LSM GERAM Laporkan Dinkes Kota Serang ke Kejari Untuk Segera Lakukan Penyelidikan Terkait Kasus Dugaan Korupsi Dana Stunting Rp 6,9 M


Serang – NNE. COM

LSM Gerakan Rakyat Indonesia Bersatu (GERAM) Banten resmi melaporkan Dinas Kesehatan (Dinkes) Kota Serang ke Kejaksaan Negeri (Kejari) Serang. Laporan itu terkait dugaan tindak pidana korupsi pada kegiatan pemenuhan gizi masyarakat senilai Rp 6,9 miliar dari total DPA Dinkes TA 2025 sebesar Rp193 miliar.

Perwakilan LSM GERAM Banten, Rahmat, S.H. mendesak Kejari Serang segera melakukan penyelidikan dan memeriksa jajaran Dinkes Kota Serang, khususnya pengelolaan anggaran sub-bidang penanganan stunting.

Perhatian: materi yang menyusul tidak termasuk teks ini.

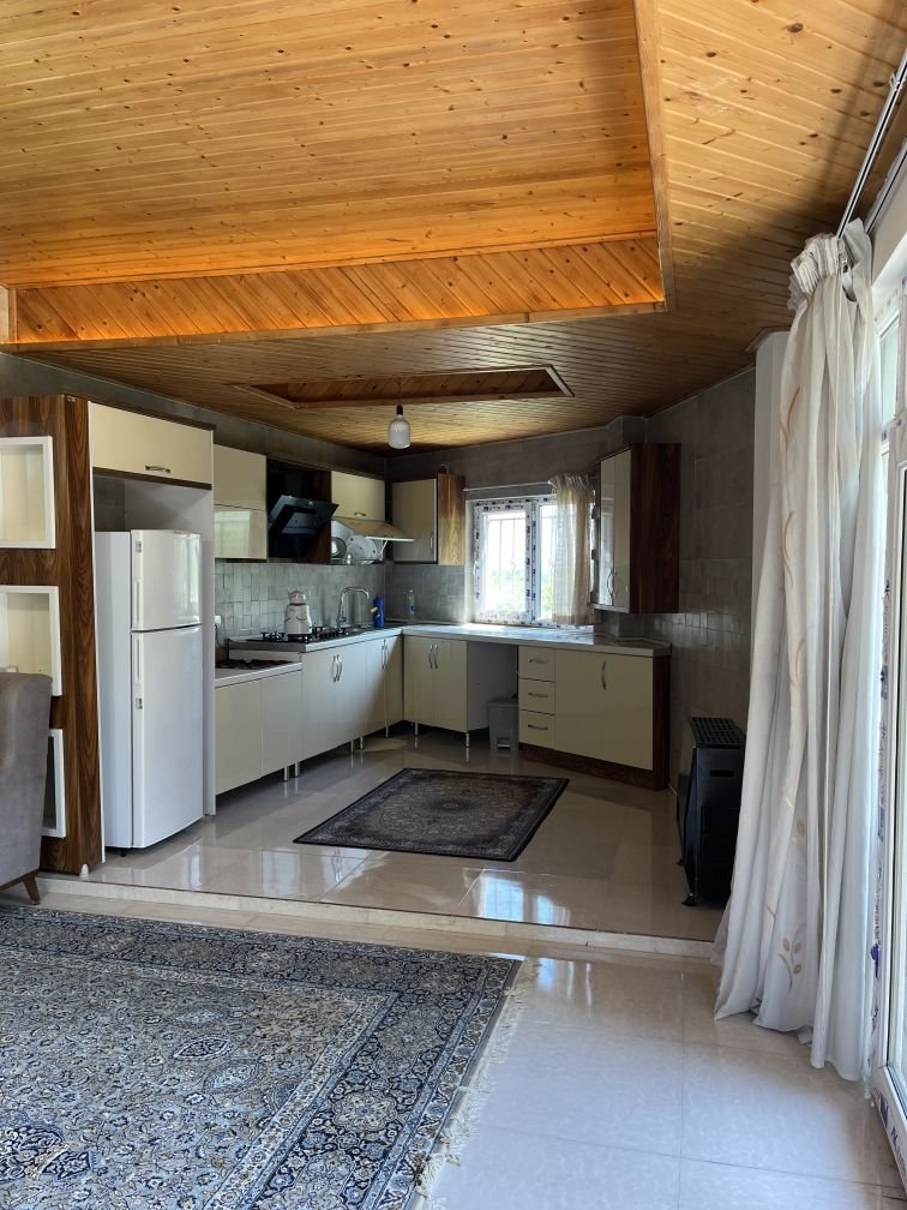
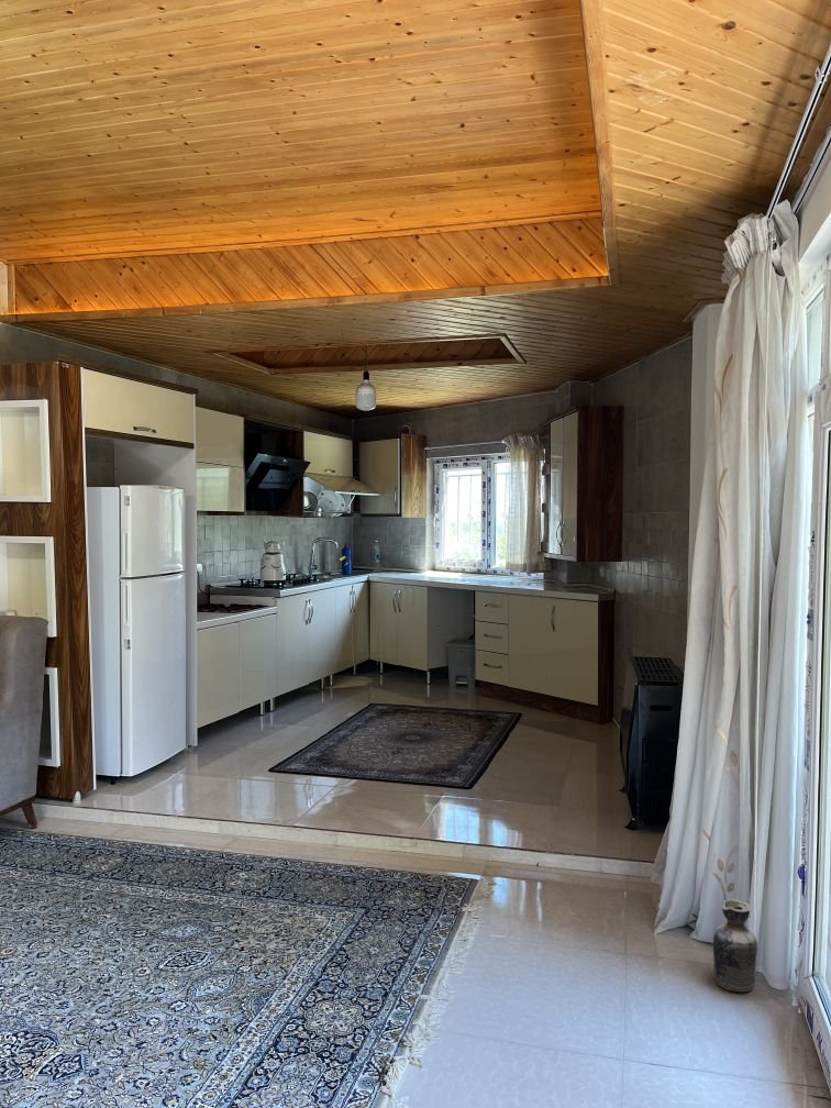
+ ceramic jug [712,897,758,993]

Dugaan kegiatan fiktif mencuat setelah LSM GERAM melakukan audiensi dan investigasi lapangan. 

Dalam audiensi, pihak Dinkes dinilai tidak mampu menunjukkan data penggunaan anggaran yang konkret dan terkesan berbelit-belit.

"Indikasi kuat kegiatan fiktif terlihat saat audiensi. Pihak Dinkes tidak bisa menunjukkan data pasti dan mengalihkan isu. Bahkan setelah pemberitaan naik dibeberapa media, diduga ada rekanan berinisial D yang diutus untuk bernegosiasi agar kasus tersebut tidak ditindaklanjuti. Ini semakin memperkuat dugaan adanya pelanggaran," ujar Rahmat ke NNE. COM, Kamis (27/8/2026).

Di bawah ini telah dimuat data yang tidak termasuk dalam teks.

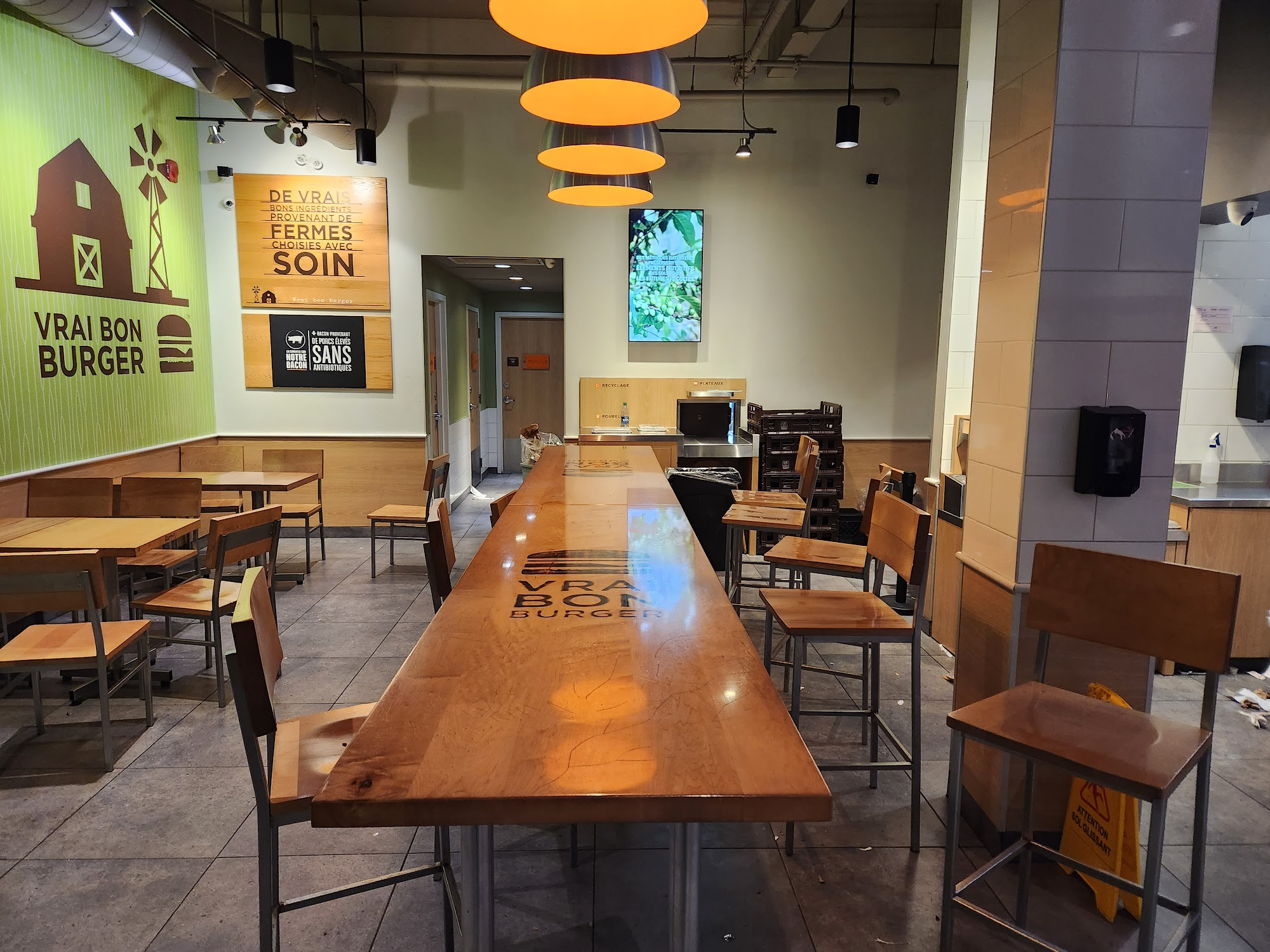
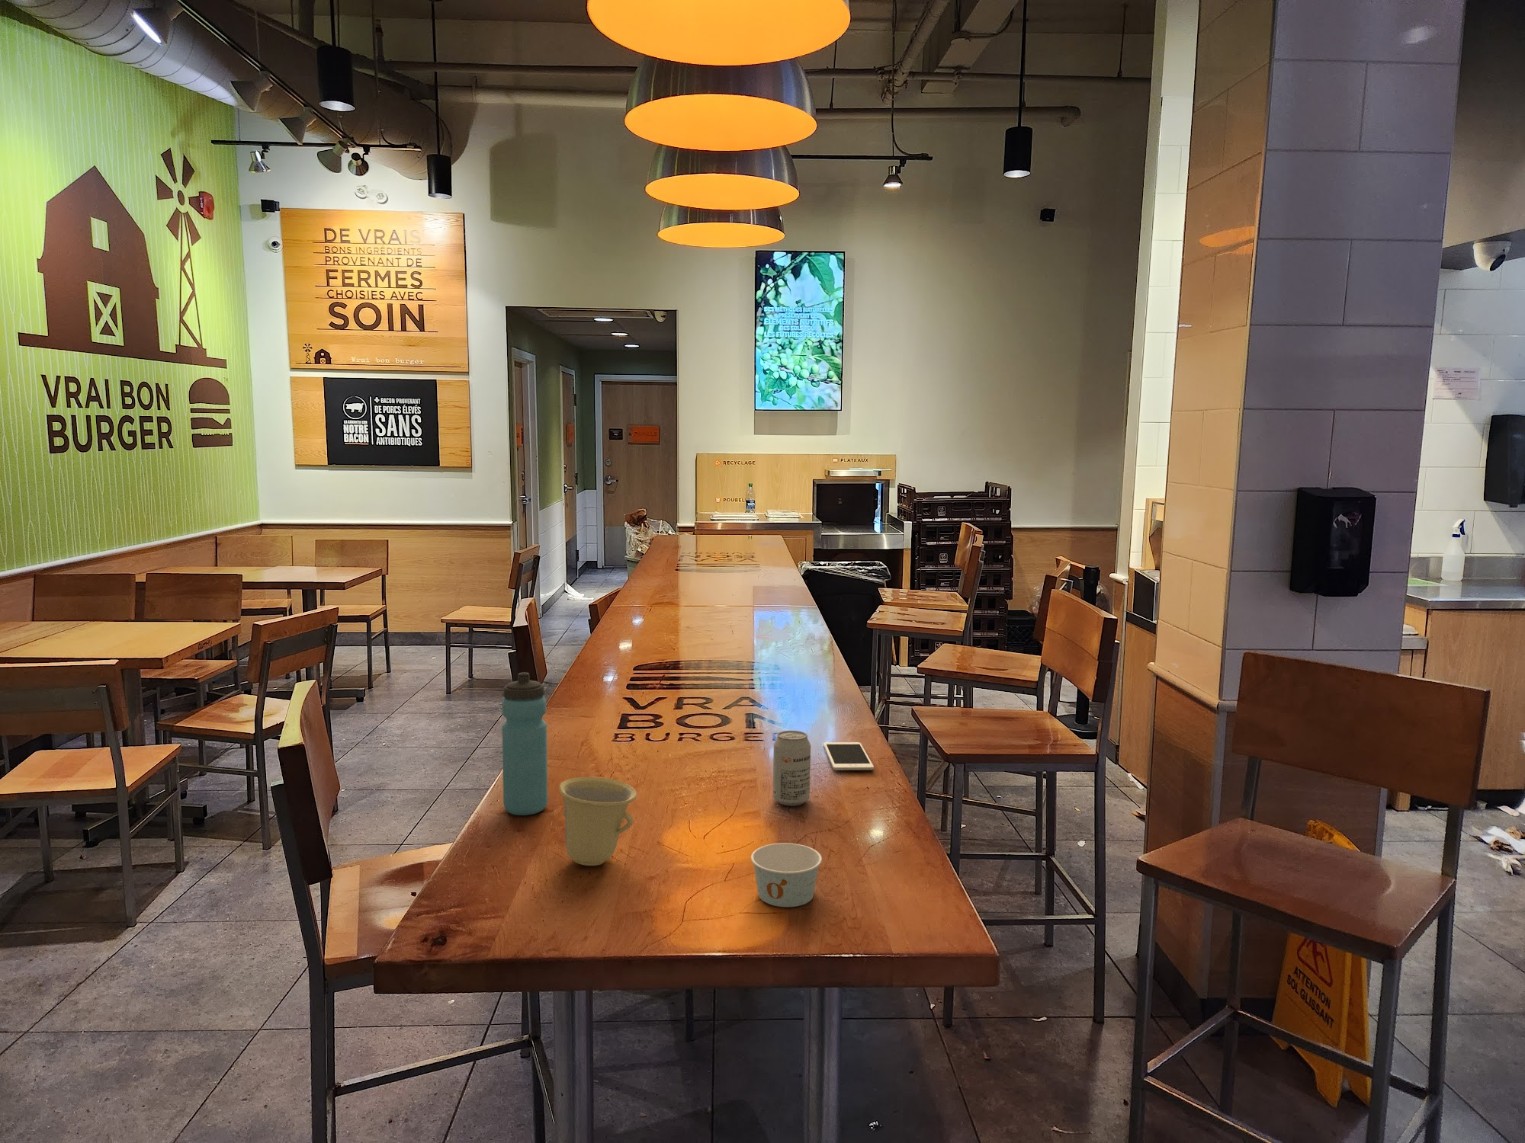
+ water bottle [501,671,549,816]
+ paper cup [750,842,823,908]
+ cell phone [823,742,874,771]
+ beverage can [772,730,812,806]
+ cup [558,776,638,867]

Menurut Rahmat, anggaran terserap, stunting stagnan di 22,9%. Hasil observasi dan analisis dokumen menunjukkan penyerapan dana Rp 6,9 miliar tidak menghasilkan pencapaian yang jelas.

Lanjut Rahmat, berdasarkan data Survei Kesehatan Indonesia (SKI) 2024–2025, angka prevalensi stunting di Kota Serang masih "22,9%" atau tidak ada penurunan sama sekali. Angka itu jauh dari target harapan pemerintah pusat, dibawah 14%.

"Anggaran Rp 6,9 miliar habis terpakai, tapi stunting stagnan. Jangan sampai anggaran ini hanya jadi ajang seremonial di tengah pemerintah yang sedang efisiensi. Jangan biarkan jabatan strategis menjadikan sebagai kendaraan korupsi," Katanya.

Rahmat menegaskan, LSM GERAM akan terus mengawal kasus ini hingga proses hukum di Kejari Serang menjadikan berkekuatan hukum tetap, Laporan ini berlandaskan:

1. UU No. 31/1999 jo. UU No. 20/2001 tentang Tipikor, Pasal 2 ayat (1) & Pasal 3: Perbuatan melawan hukum dan penyalahgunaan kewenangan yang merugikan keuangan negara.

2. PP No. 43/2018 tentang Peran Serta Masyarakat, Pasal 2: Menjamin hak masyarakat melaporkan dugaan korupsi kepada penegak hukum, 3.UU No. 14/2008 tentang Keterbukaan Informasi Publik, Pasal 7 & 9: Kewajiban badan publik menyampaikan informasi pengelolaan anggaran yang benar dan tidak menyesatkan, Tutupnya. (Golan).